Russell Wilson and Marshawn Lynch present as dynamic of a duo for the Seattle Seahawks’ zone read running game as Robert Griffin III (when healthy) and Alfred Morris do for the Washington Redskins.
“We knew it was going to be a 60-minute fight,” inside linebacker London Fletcher said. “Their run game was the No. 1 thing we needed to stop with Lynch and Wilson.”
After the Redskins’ season-ending 24-14 loss in the NFC wild card round of the playoffs, it was clear that they didn’t. So what went wrong?
“Just missed assignments, guys out of their gaps, things like that,” outside linebacker Rob Jackson said. “You’ve got to be fundamentally sound to stop the zone read, and I don’t think we were that every single time.”
Not even close. Lynch so often had cutback lanes and plenty of room to run. So did Wilson when he held onto the ball.
Fletcher pointed out that the Redskins’ defense knew of the zone read from all the way back in the offseason at OTAs. But this group hasn’t practiced against it since training camp.
Prepping for it this week, Washington knew what to look for. Pete Carroll and Co. brought some surprises.
“They changed up some of their blocking schemes as far as what we had planned for them, as far as them blocking back on the end,” linebacker Lorenzo Alexander said. “It exposed us a couple of times, so we had to make some adjustments there.”
Safety Reed Doughty had the best zone read pickup of the game, tackling Wilson in the fourth quarter for no gain.
“We knew how to fit it up; guys just didn’t play it the way we’re supposed to every single time,” Fletcher said. “When we did it, you saw Reed making plays, us making plays in the backfield, stuff like that.”
When players didn’t play it how they practiced, things got bad.
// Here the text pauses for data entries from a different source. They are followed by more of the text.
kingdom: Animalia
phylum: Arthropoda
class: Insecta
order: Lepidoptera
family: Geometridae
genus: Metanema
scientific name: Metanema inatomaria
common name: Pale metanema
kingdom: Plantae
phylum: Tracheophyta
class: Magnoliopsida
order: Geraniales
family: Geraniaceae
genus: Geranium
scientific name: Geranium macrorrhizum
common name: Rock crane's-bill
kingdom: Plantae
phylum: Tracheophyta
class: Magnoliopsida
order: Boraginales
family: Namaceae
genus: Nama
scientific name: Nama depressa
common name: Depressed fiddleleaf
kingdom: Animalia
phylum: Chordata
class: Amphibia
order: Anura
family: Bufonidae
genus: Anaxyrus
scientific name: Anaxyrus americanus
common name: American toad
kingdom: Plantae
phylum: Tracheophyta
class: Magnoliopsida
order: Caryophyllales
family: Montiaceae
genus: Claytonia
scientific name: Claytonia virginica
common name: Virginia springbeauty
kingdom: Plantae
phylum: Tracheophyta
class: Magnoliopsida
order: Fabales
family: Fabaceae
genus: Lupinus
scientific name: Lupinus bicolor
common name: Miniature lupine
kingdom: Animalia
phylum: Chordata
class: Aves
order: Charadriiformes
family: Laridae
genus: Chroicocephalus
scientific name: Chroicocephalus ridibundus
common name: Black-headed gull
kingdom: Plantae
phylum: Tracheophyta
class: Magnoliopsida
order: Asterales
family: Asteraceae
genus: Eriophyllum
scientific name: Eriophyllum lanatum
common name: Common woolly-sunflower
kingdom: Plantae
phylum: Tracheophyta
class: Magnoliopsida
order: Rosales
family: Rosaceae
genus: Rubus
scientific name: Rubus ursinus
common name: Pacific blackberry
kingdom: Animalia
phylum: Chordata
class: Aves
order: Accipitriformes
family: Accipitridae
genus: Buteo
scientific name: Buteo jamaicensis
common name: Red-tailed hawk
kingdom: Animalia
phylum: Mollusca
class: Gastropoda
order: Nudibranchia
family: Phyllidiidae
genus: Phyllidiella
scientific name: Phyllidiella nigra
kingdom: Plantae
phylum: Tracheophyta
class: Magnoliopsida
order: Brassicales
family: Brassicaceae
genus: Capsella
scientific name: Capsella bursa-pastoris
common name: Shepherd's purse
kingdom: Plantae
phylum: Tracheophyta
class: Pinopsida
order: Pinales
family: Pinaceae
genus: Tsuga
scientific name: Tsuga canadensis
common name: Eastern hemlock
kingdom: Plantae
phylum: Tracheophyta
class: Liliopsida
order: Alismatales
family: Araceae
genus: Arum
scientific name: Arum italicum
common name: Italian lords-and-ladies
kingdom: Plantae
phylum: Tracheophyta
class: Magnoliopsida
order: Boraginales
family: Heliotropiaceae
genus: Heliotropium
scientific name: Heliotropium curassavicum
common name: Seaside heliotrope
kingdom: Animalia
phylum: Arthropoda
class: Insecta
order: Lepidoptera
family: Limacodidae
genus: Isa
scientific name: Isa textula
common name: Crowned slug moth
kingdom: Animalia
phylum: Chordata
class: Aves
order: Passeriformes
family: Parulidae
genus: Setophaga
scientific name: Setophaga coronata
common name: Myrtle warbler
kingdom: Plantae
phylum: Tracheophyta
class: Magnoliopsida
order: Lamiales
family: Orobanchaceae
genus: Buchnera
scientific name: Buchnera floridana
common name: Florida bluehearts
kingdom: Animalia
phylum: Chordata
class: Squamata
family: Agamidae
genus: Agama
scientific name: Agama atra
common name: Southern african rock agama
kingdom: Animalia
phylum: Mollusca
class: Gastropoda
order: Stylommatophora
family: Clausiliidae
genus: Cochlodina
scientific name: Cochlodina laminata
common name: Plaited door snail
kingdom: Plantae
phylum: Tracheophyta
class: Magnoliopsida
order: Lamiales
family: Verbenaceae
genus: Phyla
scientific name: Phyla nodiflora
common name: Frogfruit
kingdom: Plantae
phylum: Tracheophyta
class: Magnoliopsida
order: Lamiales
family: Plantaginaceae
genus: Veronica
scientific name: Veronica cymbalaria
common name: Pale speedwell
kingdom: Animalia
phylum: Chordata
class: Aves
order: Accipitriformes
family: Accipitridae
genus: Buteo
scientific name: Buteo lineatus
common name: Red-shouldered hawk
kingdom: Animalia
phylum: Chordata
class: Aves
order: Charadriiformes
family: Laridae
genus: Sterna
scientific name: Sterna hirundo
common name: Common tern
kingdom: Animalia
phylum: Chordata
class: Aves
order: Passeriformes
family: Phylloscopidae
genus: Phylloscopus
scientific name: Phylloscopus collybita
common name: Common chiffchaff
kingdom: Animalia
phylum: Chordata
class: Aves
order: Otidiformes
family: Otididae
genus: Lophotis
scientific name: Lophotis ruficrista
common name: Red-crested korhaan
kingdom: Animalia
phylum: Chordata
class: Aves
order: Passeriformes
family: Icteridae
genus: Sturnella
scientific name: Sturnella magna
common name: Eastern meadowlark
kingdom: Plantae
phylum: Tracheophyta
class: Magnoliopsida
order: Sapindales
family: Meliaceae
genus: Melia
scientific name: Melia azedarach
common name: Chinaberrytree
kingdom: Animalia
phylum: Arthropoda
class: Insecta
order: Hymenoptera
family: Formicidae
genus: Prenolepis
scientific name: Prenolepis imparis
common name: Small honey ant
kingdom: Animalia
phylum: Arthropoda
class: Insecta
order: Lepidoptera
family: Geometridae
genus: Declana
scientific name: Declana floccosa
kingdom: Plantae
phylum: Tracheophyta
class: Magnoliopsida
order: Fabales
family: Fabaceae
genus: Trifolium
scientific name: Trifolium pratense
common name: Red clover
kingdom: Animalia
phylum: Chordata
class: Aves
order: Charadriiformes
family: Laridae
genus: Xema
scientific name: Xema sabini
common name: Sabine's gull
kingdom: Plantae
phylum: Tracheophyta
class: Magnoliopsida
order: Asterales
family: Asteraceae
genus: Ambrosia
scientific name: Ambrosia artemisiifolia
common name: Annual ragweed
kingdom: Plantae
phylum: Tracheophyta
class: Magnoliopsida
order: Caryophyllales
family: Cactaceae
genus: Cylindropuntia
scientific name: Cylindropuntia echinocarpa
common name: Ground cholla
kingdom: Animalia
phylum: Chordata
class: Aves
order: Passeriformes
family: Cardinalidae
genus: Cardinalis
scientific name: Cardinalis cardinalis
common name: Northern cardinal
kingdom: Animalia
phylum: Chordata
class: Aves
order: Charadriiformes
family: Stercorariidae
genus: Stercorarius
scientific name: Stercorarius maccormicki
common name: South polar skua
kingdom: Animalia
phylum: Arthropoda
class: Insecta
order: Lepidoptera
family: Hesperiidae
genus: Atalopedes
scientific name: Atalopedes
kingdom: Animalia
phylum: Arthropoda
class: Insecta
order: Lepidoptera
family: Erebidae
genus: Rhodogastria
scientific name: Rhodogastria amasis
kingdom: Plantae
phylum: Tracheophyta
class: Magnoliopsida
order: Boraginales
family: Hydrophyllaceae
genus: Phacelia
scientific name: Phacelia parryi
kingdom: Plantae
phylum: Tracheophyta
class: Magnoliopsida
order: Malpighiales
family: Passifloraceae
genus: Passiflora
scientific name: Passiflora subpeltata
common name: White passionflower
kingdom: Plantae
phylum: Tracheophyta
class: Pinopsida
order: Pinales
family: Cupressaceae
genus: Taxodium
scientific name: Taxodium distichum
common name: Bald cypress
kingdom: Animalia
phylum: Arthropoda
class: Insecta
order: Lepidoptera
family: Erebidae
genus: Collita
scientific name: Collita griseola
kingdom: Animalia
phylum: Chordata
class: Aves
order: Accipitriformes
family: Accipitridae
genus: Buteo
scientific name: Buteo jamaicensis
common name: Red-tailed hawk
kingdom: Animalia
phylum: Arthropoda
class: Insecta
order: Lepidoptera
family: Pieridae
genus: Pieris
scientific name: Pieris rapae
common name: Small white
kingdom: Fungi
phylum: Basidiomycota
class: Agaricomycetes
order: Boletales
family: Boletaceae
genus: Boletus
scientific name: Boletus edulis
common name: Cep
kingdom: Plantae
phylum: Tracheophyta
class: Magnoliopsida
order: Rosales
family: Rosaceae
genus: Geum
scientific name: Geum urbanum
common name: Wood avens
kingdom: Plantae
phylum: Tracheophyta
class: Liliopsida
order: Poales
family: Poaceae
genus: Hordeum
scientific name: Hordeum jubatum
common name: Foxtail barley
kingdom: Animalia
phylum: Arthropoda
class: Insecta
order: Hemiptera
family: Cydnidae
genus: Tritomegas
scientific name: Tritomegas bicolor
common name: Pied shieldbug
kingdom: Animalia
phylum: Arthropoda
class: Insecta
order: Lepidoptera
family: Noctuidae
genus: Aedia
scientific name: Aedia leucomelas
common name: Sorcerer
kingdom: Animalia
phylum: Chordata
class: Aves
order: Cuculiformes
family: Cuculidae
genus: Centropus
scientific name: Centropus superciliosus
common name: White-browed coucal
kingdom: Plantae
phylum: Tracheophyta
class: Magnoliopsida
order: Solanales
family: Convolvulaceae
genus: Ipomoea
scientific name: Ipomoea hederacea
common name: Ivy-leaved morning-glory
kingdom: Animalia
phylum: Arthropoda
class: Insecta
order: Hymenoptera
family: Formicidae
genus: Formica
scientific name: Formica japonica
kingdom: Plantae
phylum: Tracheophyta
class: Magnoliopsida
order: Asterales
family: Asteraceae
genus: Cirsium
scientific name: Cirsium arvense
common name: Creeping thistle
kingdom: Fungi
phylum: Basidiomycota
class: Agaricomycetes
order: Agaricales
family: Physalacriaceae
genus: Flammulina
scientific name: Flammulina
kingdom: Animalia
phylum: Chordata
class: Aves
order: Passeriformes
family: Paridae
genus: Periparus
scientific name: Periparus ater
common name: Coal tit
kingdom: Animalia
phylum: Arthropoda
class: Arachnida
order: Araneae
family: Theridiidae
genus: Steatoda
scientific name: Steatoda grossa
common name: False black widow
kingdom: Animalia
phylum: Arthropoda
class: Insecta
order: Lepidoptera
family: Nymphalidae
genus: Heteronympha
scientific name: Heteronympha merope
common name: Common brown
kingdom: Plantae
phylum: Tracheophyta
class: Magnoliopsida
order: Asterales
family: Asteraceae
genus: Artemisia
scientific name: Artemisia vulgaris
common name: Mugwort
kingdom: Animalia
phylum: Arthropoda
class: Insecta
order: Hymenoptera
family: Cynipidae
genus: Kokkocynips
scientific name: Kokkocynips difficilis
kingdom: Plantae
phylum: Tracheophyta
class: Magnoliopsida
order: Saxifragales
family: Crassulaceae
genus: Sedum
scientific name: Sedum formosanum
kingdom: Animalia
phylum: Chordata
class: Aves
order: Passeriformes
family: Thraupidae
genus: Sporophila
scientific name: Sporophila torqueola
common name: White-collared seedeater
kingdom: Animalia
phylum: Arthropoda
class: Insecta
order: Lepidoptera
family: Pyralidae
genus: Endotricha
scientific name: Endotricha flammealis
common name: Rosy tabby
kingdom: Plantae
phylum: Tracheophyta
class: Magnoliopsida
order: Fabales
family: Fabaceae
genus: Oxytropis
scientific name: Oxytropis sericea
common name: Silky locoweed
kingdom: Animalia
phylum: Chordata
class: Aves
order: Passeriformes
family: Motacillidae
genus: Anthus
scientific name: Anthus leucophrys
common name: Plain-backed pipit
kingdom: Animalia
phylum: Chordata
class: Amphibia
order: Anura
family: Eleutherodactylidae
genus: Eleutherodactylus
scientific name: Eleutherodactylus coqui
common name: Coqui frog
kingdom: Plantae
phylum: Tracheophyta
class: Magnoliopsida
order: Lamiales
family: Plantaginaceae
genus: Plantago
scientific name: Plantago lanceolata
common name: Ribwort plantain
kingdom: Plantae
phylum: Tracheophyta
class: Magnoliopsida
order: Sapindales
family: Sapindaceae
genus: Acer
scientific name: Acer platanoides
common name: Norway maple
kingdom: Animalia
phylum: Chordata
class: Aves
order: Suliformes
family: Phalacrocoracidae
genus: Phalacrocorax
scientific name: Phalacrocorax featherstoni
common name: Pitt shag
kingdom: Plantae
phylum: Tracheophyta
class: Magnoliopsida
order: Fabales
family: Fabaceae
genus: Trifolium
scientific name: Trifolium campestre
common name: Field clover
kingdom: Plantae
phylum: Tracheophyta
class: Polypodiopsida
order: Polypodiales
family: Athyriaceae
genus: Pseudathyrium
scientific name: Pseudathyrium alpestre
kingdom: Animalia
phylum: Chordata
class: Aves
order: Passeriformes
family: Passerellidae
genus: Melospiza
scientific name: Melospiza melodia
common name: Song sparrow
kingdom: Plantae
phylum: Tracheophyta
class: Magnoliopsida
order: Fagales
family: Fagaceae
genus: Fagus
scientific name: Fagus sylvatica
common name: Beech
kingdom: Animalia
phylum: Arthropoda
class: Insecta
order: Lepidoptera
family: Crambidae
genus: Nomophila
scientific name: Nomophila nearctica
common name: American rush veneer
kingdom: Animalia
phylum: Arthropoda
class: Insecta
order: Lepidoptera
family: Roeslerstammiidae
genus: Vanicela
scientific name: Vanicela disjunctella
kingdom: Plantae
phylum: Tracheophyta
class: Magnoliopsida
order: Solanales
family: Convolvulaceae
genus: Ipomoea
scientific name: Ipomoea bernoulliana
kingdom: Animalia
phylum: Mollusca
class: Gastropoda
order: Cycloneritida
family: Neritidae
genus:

It was a story of mistakes in “assignment football,” Doughty said.
“If one guy misses, then the next guy’s got to make it, and the next thing you know, it’s an 8-yard gain,” he said.
The defense at times contained Wilson, but he also had a 28-yard run, untouched and unchallenged for most of the way.
“Certain times. Just not enough. He had a big scramble run, he had a couple third-down scrambles where he dumps it off and they get 14 when they need 12,” Doughty said. “Those are the type of plays that he’s made all year and that we were trying to limit.”
Wilson ended up with eight carries for 67 yards. Lynch had 20 carries for 132 yards and a touchdown.
Obviously mission not accomplished on the Redskins’ No. 1 goal.
“The boot and the read option, the zone read – all that was effective,” Alexander said. “Anytime you really can’t settle in as a defense, an offense can have their way with you, and that’s what they were able to do.”